The third party commissioned by Google to review the software used in its Street View WiFi cars has completed its report, called Source Code Analysis of ‘Gstumbler’. I will resist commenting on the name, since Google did the right thing in publishing the report: there will no longer be any ambiguity about what was being collected.

As we have discussed over the last week, two issues are of importance – collection of device identity data, and collection of payload data. One thing I like about te report is that it has a begins with a a number of technical “descriptions and definitions”. For example, in paragraph 7 it explains enveloping:

“Each packet is comprised of a packet header which contains network administrative information and the addressing information (or “envelope” information) necessary to transmit the data packet from one device to another along the path to its final destination. Each packet also contains a “payload” which is a fragment of the “content” of the communication or data transmission sent or received over the internet…”

It explains that in 802.11 packets are encapsulated in frames, describes the types of frames and presents the standard diagram showing how a frame is structured.

Readers should understand that when network encryption is turned on, it is only the Frame Body (Payload) of data frames that is encrypted.

In paragraph 19, the report provides an overview of its findings:

“While running in memory, the program parses frame header information, such as frame type, MAC addresses, and other network administrative data from each of the captured frames. The parsing separates the information into discreet fields for easier analysis… All available MAC addresses contained in a frame are also parsed. All of this parsed header information is written to disk for frames transmitted over both encrypted and unencrypted wireless networks [emphasis mine – Kim].”

In paragraph 20, the report explains that the software discards the content of encrypted bodies (which of course it can't analyse anyway) whereas unencrypted bodies are also written to disk. I have not discussed the issue of collecting the frame bodies in these pages – there is no need to do so since it is intuitively easy for people to understand what it means to collect payloads.

In paragraph 22 the report concludes that “all wireless frame data was recorded except for the bodies of 802.11 Data frames from encypted networks.”

All device identifiers were recorded

As a result, there is no longer any question. The MAC addresses of all the WiFi laptops and phones in the homes, businesses, enterprises and government buildings were recorded by the driveby mapping cars, as were the wireless access points, and this regardless of the use of encryption.

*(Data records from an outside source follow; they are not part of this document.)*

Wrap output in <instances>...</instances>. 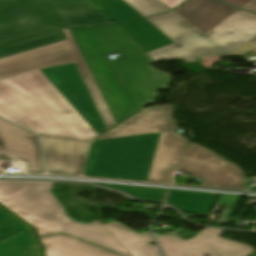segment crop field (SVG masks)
Listing matches in <instances>:
<instances>
[{
    "mask_svg": "<svg viewBox=\"0 0 256 256\" xmlns=\"http://www.w3.org/2000/svg\"><path fill=\"white\" fill-rule=\"evenodd\" d=\"M242 9L256 13V0H252L247 5H245Z\"/></svg>",
    "mask_w": 256,
    "mask_h": 256,
    "instance_id": "28",
    "label": "crop field"
},
{
    "mask_svg": "<svg viewBox=\"0 0 256 256\" xmlns=\"http://www.w3.org/2000/svg\"><path fill=\"white\" fill-rule=\"evenodd\" d=\"M143 17L169 11L155 0H123Z\"/></svg>",
    "mask_w": 256,
    "mask_h": 256,
    "instance_id": "23",
    "label": "crop field"
},
{
    "mask_svg": "<svg viewBox=\"0 0 256 256\" xmlns=\"http://www.w3.org/2000/svg\"><path fill=\"white\" fill-rule=\"evenodd\" d=\"M159 136L93 141L84 175L146 181Z\"/></svg>",
    "mask_w": 256,
    "mask_h": 256,
    "instance_id": "5",
    "label": "crop field"
},
{
    "mask_svg": "<svg viewBox=\"0 0 256 256\" xmlns=\"http://www.w3.org/2000/svg\"><path fill=\"white\" fill-rule=\"evenodd\" d=\"M147 20L192 58L229 54L256 36V16L241 10L206 35L174 12Z\"/></svg>",
    "mask_w": 256,
    "mask_h": 256,
    "instance_id": "4",
    "label": "crop field"
},
{
    "mask_svg": "<svg viewBox=\"0 0 256 256\" xmlns=\"http://www.w3.org/2000/svg\"><path fill=\"white\" fill-rule=\"evenodd\" d=\"M161 1L163 4H165L167 7H169L170 9L175 8L177 5H179L181 2H183L184 0H159ZM186 1V0H185ZM182 4V3H181Z\"/></svg>",
    "mask_w": 256,
    "mask_h": 256,
    "instance_id": "26",
    "label": "crop field"
},
{
    "mask_svg": "<svg viewBox=\"0 0 256 256\" xmlns=\"http://www.w3.org/2000/svg\"><path fill=\"white\" fill-rule=\"evenodd\" d=\"M237 10L216 0H189L174 12L206 34Z\"/></svg>",
    "mask_w": 256,
    "mask_h": 256,
    "instance_id": "13",
    "label": "crop field"
},
{
    "mask_svg": "<svg viewBox=\"0 0 256 256\" xmlns=\"http://www.w3.org/2000/svg\"><path fill=\"white\" fill-rule=\"evenodd\" d=\"M68 27L113 24L88 0H54Z\"/></svg>",
    "mask_w": 256,
    "mask_h": 256,
    "instance_id": "15",
    "label": "crop field"
},
{
    "mask_svg": "<svg viewBox=\"0 0 256 256\" xmlns=\"http://www.w3.org/2000/svg\"><path fill=\"white\" fill-rule=\"evenodd\" d=\"M70 30L117 123L141 108L106 55L120 56L112 62L142 108L155 101L157 92L171 83L172 78L153 69L150 65L155 61L116 26Z\"/></svg>",
    "mask_w": 256,
    "mask_h": 256,
    "instance_id": "2",
    "label": "crop field"
},
{
    "mask_svg": "<svg viewBox=\"0 0 256 256\" xmlns=\"http://www.w3.org/2000/svg\"><path fill=\"white\" fill-rule=\"evenodd\" d=\"M64 27L53 0H0V34Z\"/></svg>",
    "mask_w": 256,
    "mask_h": 256,
    "instance_id": "7",
    "label": "crop field"
},
{
    "mask_svg": "<svg viewBox=\"0 0 256 256\" xmlns=\"http://www.w3.org/2000/svg\"><path fill=\"white\" fill-rule=\"evenodd\" d=\"M109 188H114L116 190L122 191L132 197L139 199H149L162 201L164 197V190L153 189V188H137L131 186H121V185H108Z\"/></svg>",
    "mask_w": 256,
    "mask_h": 256,
    "instance_id": "21",
    "label": "crop field"
},
{
    "mask_svg": "<svg viewBox=\"0 0 256 256\" xmlns=\"http://www.w3.org/2000/svg\"><path fill=\"white\" fill-rule=\"evenodd\" d=\"M145 53L173 42L145 19L117 25Z\"/></svg>",
    "mask_w": 256,
    "mask_h": 256,
    "instance_id": "17",
    "label": "crop field"
},
{
    "mask_svg": "<svg viewBox=\"0 0 256 256\" xmlns=\"http://www.w3.org/2000/svg\"><path fill=\"white\" fill-rule=\"evenodd\" d=\"M66 39L63 30L2 35L0 36V58Z\"/></svg>",
    "mask_w": 256,
    "mask_h": 256,
    "instance_id": "14",
    "label": "crop field"
},
{
    "mask_svg": "<svg viewBox=\"0 0 256 256\" xmlns=\"http://www.w3.org/2000/svg\"><path fill=\"white\" fill-rule=\"evenodd\" d=\"M249 42L256 43V37H254L253 39H251Z\"/></svg>",
    "mask_w": 256,
    "mask_h": 256,
    "instance_id": "29",
    "label": "crop field"
},
{
    "mask_svg": "<svg viewBox=\"0 0 256 256\" xmlns=\"http://www.w3.org/2000/svg\"><path fill=\"white\" fill-rule=\"evenodd\" d=\"M98 134L107 130L74 63L40 70Z\"/></svg>",
    "mask_w": 256,
    "mask_h": 256,
    "instance_id": "9",
    "label": "crop field"
},
{
    "mask_svg": "<svg viewBox=\"0 0 256 256\" xmlns=\"http://www.w3.org/2000/svg\"><path fill=\"white\" fill-rule=\"evenodd\" d=\"M223 230L206 228L191 240L156 236L165 256H247L251 247L219 237Z\"/></svg>",
    "mask_w": 256,
    "mask_h": 256,
    "instance_id": "10",
    "label": "crop field"
},
{
    "mask_svg": "<svg viewBox=\"0 0 256 256\" xmlns=\"http://www.w3.org/2000/svg\"><path fill=\"white\" fill-rule=\"evenodd\" d=\"M42 243L81 256H118L62 234L40 238Z\"/></svg>",
    "mask_w": 256,
    "mask_h": 256,
    "instance_id": "19",
    "label": "crop field"
},
{
    "mask_svg": "<svg viewBox=\"0 0 256 256\" xmlns=\"http://www.w3.org/2000/svg\"><path fill=\"white\" fill-rule=\"evenodd\" d=\"M3 161H17L29 173H43L38 136L0 118V171Z\"/></svg>",
    "mask_w": 256,
    "mask_h": 256,
    "instance_id": "11",
    "label": "crop field"
},
{
    "mask_svg": "<svg viewBox=\"0 0 256 256\" xmlns=\"http://www.w3.org/2000/svg\"><path fill=\"white\" fill-rule=\"evenodd\" d=\"M217 196L218 194L170 191L166 202L183 212L210 213Z\"/></svg>",
    "mask_w": 256,
    "mask_h": 256,
    "instance_id": "18",
    "label": "crop field"
},
{
    "mask_svg": "<svg viewBox=\"0 0 256 256\" xmlns=\"http://www.w3.org/2000/svg\"><path fill=\"white\" fill-rule=\"evenodd\" d=\"M45 256H77L53 247H45Z\"/></svg>",
    "mask_w": 256,
    "mask_h": 256,
    "instance_id": "25",
    "label": "crop field"
},
{
    "mask_svg": "<svg viewBox=\"0 0 256 256\" xmlns=\"http://www.w3.org/2000/svg\"><path fill=\"white\" fill-rule=\"evenodd\" d=\"M172 106L144 109L98 139L161 132L147 181L171 183V174L180 159L187 139L174 132L178 129Z\"/></svg>",
    "mask_w": 256,
    "mask_h": 256,
    "instance_id": "6",
    "label": "crop field"
},
{
    "mask_svg": "<svg viewBox=\"0 0 256 256\" xmlns=\"http://www.w3.org/2000/svg\"><path fill=\"white\" fill-rule=\"evenodd\" d=\"M221 1L227 2L233 6L241 8L251 0H221Z\"/></svg>",
    "mask_w": 256,
    "mask_h": 256,
    "instance_id": "27",
    "label": "crop field"
},
{
    "mask_svg": "<svg viewBox=\"0 0 256 256\" xmlns=\"http://www.w3.org/2000/svg\"><path fill=\"white\" fill-rule=\"evenodd\" d=\"M51 182L0 181V203L30 225L38 236L64 233L104 246L120 255L131 256L98 222H74L53 197Z\"/></svg>",
    "mask_w": 256,
    "mask_h": 256,
    "instance_id": "3",
    "label": "crop field"
},
{
    "mask_svg": "<svg viewBox=\"0 0 256 256\" xmlns=\"http://www.w3.org/2000/svg\"><path fill=\"white\" fill-rule=\"evenodd\" d=\"M19 219L0 207V256H40V249L29 231Z\"/></svg>",
    "mask_w": 256,
    "mask_h": 256,
    "instance_id": "12",
    "label": "crop field"
},
{
    "mask_svg": "<svg viewBox=\"0 0 256 256\" xmlns=\"http://www.w3.org/2000/svg\"><path fill=\"white\" fill-rule=\"evenodd\" d=\"M147 54L155 61L181 58L188 63L195 61L175 44L151 51Z\"/></svg>",
    "mask_w": 256,
    "mask_h": 256,
    "instance_id": "22",
    "label": "crop field"
},
{
    "mask_svg": "<svg viewBox=\"0 0 256 256\" xmlns=\"http://www.w3.org/2000/svg\"><path fill=\"white\" fill-rule=\"evenodd\" d=\"M177 170L189 172L203 180L201 186L242 189L245 177L233 163L199 145L189 143Z\"/></svg>",
    "mask_w": 256,
    "mask_h": 256,
    "instance_id": "8",
    "label": "crop field"
},
{
    "mask_svg": "<svg viewBox=\"0 0 256 256\" xmlns=\"http://www.w3.org/2000/svg\"><path fill=\"white\" fill-rule=\"evenodd\" d=\"M240 196H232V195H219L218 201L216 205L225 206V211L220 215L217 223L226 225L238 199Z\"/></svg>",
    "mask_w": 256,
    "mask_h": 256,
    "instance_id": "24",
    "label": "crop field"
},
{
    "mask_svg": "<svg viewBox=\"0 0 256 256\" xmlns=\"http://www.w3.org/2000/svg\"><path fill=\"white\" fill-rule=\"evenodd\" d=\"M89 1L114 24L142 17L122 0Z\"/></svg>",
    "mask_w": 256,
    "mask_h": 256,
    "instance_id": "20",
    "label": "crop field"
},
{
    "mask_svg": "<svg viewBox=\"0 0 256 256\" xmlns=\"http://www.w3.org/2000/svg\"><path fill=\"white\" fill-rule=\"evenodd\" d=\"M65 32L69 40L0 59V116L45 135L47 173L78 176L97 135L38 69L74 61L107 128L115 123L69 30Z\"/></svg>",
    "mask_w": 256,
    "mask_h": 256,
    "instance_id": "1",
    "label": "crop field"
},
{
    "mask_svg": "<svg viewBox=\"0 0 256 256\" xmlns=\"http://www.w3.org/2000/svg\"><path fill=\"white\" fill-rule=\"evenodd\" d=\"M132 256H160L150 233L136 234L132 229L113 221L103 225Z\"/></svg>",
    "mask_w": 256,
    "mask_h": 256,
    "instance_id": "16",
    "label": "crop field"
}]
</instances>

My one quibble with the otherwise excellent report is that it calls the MAC addresses “network administrative data”. In fact they are the device identifiers of the network devices – both of the network access point and the devices connecting to that access point – phones and laptops.

It is also worth, given some of the previous conversations about supposed “broadcasting”, drawing attention to paragraph 26, which explains,

“Kismet captures wireless frames using wireless network interface cards set to monitoring mode. The use of monitoring mode means that Kismet directs the wireless hardware to listen for and process all wireless traffic regardless of its intended destination… Through the use of passive packet sniffing, Kismet can also detect the existence of netwrks with non-broadcast SSIDs, and will capture, parse, and record data from such networks.”